(Collected data)
• • • • • • •

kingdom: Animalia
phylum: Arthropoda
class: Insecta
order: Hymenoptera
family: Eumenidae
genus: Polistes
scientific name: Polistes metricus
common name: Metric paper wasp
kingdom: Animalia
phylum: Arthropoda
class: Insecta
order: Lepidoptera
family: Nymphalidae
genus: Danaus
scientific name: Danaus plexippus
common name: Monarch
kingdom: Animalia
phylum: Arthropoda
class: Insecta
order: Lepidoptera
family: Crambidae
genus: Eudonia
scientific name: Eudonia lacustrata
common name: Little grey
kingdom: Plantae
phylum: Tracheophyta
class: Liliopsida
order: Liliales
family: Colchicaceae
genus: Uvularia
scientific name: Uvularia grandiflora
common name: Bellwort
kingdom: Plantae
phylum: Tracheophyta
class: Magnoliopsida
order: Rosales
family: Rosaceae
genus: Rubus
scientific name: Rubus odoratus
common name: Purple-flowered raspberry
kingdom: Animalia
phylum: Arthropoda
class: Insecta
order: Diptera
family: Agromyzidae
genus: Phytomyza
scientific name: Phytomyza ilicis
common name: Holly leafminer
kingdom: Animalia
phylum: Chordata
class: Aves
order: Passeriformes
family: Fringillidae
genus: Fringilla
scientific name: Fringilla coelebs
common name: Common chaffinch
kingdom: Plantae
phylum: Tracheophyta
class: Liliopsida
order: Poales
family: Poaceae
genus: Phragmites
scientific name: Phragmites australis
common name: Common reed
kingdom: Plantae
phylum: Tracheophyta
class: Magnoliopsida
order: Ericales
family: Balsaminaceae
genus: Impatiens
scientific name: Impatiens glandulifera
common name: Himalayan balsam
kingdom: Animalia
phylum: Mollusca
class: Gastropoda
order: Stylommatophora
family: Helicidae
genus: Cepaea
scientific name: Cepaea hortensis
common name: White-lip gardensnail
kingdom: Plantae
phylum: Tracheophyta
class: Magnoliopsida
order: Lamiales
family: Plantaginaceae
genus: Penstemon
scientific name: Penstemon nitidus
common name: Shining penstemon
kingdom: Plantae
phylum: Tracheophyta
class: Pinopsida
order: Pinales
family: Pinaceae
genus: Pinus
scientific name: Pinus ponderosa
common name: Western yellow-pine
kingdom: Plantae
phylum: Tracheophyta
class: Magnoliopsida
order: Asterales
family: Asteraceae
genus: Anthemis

• • • • • • •

EXERCISE DETAILS - Retype every line of the items, starting at the line that contains "scientific name: Phragmites australis" and continuing through the last line of the items, with both ends included.

RESULT OF THIS EXERCISE -
scientific name: Phragmites australis
common name: Common reed
kingdom: Plantae
phylum: Tracheophyta
class: Magnoliopsida
order: Ericales
family: Balsaminaceae
genus: Impatiens
scientific name: Impatiens glandulifera
common name: Himalayan balsam
kingdom: Animalia
phylum: Mollusca
class: Gastropoda
order: Stylommatophora
family: Helicidae
genus: Cepaea
scientific name: Cepaea hortensis
common name: White-lip gardensnail
kingdom: Plantae
phylum: Tracheophyta
class: Magnoliopsida
order: Lamiales
family: Plantaginaceae
genus: Penstemon
scientific name: Penstemon nitidus
common name: Shining penstemon
kingdom: Plantae
phylum: Tracheophyta
class: Pinopsida
order: Pinales
family: Pinaceae
genus: Pinus
scientific name: Pinus ponderosa
common name: Western yellow-pine
kingdom: Plantae
phylum: Tracheophyta
class: Magnoliopsida
order: Asterales
family: Asteraceae
genus: Anthemis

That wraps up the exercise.